From child care to home care, job training and placement to youth services, for-profit entities across the country are eyeing–and increasingly delivering–the kinds of services and programs that have long been the province of settlement houses and other community-based nonprofits. The business sector has been making steady headway for some time. Several years ago, settlement houses and other community groups were the sole providers of home care services to neighborhood residents under contracts with the city’s Department for the Aging. Today, one-third of those contracts are held by for-profits.

The mounting competition between the business and nonprofit sectors, coupled with a rising emphasis on performance measures and technological proficiency, is changing the face of social services. It is also one of the key challenges facing community organizations in the coming years.

To many public officials around the country, the growing presence of for-profit service providers is a welcome alternative. A vice president at Res-Care, a for-profit chain that operates group homes for the developmentally disabled and programs for at-risk youth in 28 states, put it this way in The American Prospect: “As states are downsizing and moving people into the community, we have access to working capital that smaller providers don’t. This significantly reduces risk for states and allows a much faster implementation of community services.”

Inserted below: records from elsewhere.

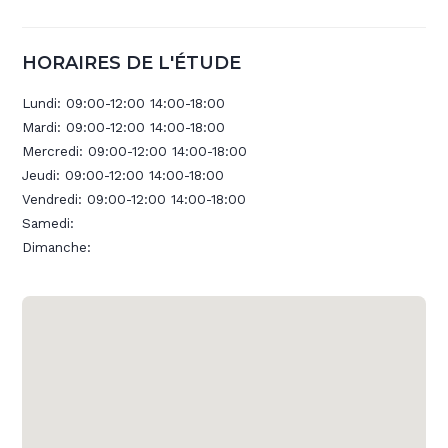
HORAIRES DE L'ÉTUDE
Lundi:
09:00-12:00 14:00-18:00
Mardi:
09:00-12:00 14:00-18:00
Mercredi:
09:00-12:00 14:00-18:00
Jeudi:
09:00-12:00 14:00-18:00
Vendredi:
09:00-12:00 14:00-18:00
Samedi:
Dimanche:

Ideally, competition with for-profits can prod settlement houses and other community groups to become even better service providers. There are certainly management lessons worth gleaning from the for-profits, such as methods for more accurately calculating costs in order to better negotiate contracts. By their very definition, though, for-profits must devote much of their management energy toward profit maximization. When the private sanitation hauler Waste Management found that some of its customers were not cost-effective. It received permission from City Hall to simply dump those clients. In social services, this bottom-line protection often translates into reducing the scope of services or preventing losses by “cherry-picking” program participants.

Recent experience with managed care, where many insurers have concentrated on marketing to groups of healthy consumers, is an example of how to carefully select participants in a way that will limit the likely expenditures on services. If such “risk selection” is followed in other service areas, it is an approach that potentially leaves community groups with the neediest people–and open to the charge that they are less efficient and effective.

The public’s growing demand for accountability in the expenditure of tax dollars is leading to an increase in performance-based contracting, and adding to the competitive pressure of the marketplace. New York City has developed performance-based contracts that often require organizations to achieve certain service milestones before any payments are made. For-profits can shoulder the risks and raise the cash from shareholders to compete in this environment; settlement houses and similar nonprofits cannot. But these performance milestones may offer only a limited kind of accountability. If the service becomes unprofitable, a for-profit may choose to simply shut its doors. Settlement houses have a more fundamental form of accountability to their mission, board and community: They have but one market, their neighborhood.

For-profits tend to employ narrow measures of success or failure, such as earnings. A corollary may be test scores, which are increasingly being used to define a school’s success or failure just as for-profits are taking a bigger role in school operations. Heralding a school’s test scores makes for good marketing, but one-dimensional accountability. Test scores may tell us more about a school’s ability to teach students to take tests than their success at producing intelligent and informed citizens.

Technology is also affecting nonprofits’ ability to compete as service providers. Information technology offers many possibilities for improved service delivery and for providing the performance measures sought by government and foundations. It can also be an important tool for increasing administrative efficiency. But technology also demands increased financial outlays and staff skills. That means more money up front for investment in hardware and software, as well as continuing maintenance and upgrade costs. Again, community organizations are at a disadvantage because of their limited access to capital for infrastructure investment, upgrading and staff training.

Competition with for-profits, performance measures and technology pose formidable challenges in the coming years but also present opportunities to improve community groups’ services and strengthen neighborhood and organizational infrastructures. If there is to be a level playing field between for-profits and nonprofits, the public sector needs to remember that there is more to evaluating the effectiveness of a program than unit cost. And settlement houses and other community organizations need to do a better job of communicating the added value they bring.

Emily Menlo is executive director, and Doug Turetsky director of policy and public affairs, for United Neighborhood Houses.